つまらない。でも、昂ぶりを抑えるにはこれ位しないと。
「ひぃぃぃぃ!!」
楽しむように、銃を向け、相手を弄る。
「そこまでにしようか、イーユン」
冷たく割って入ってきた少し年上の声。
「邪魔、するなよ」
「するさ。君が処刑されるのは忍びない」
そう言って、躊躇いもなくイーユンに銃を向けてきた。こんな男、初めてだ。
「じゃあ、止めてみろ! 俺はあんたを殺す!!」
「その意気だ」
男は楽しそうに笑う。

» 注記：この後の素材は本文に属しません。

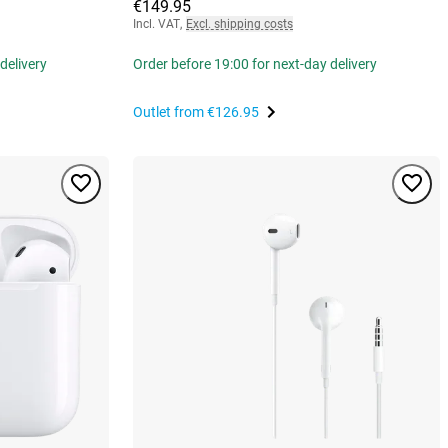
€149.95
Incl. VAT
,
Excl. shipping costs
delivery
Order before 19:00 for next-day delivery
Outlet from
€126.95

そしてイーユンがはなった弾をあっさりとかわした。
うそ、だろ?
初めての敗北だった。
男に両手を打ちぬかれた。たった一歩で。
「今日から君は私の部下だ。いつでの寝首をかきにくるといい」
男はそう言ってその場から立ち去った。
悔しい、悔しい……。初めての敗北。絶対にあいつを殺してやる!
闘志を抱き、王城の門をくぐった。
そして男と再会した。男の名はダレル。「半端者」と揶揄される男である。
しかし、いつも抜け目なく隙がない。
部下になって数年過ぎた。それでも未だ超えられない。殺すことは勿論出来ない。
「君に私の寝首はかけないよ」
にっこり笑ってダレルが言う。
その意味を知るにはイーユンは若すぎた。
そしてその意味を知る頃には、イーユンはダレルに心酔していた。そしてダレルの右腕として、長くいることになる。
彼の二つ名は「冷酷のイーユン」
初めは誰構わず欺き殺すことからこの名がついた。
だが、今は違う。
ダレルが誰よりも信頼し、背中を預ける。そして「敵」には何一つ容赦せず殺すからだ。感情すら表に出さずダレルのためだけに血を浴びる。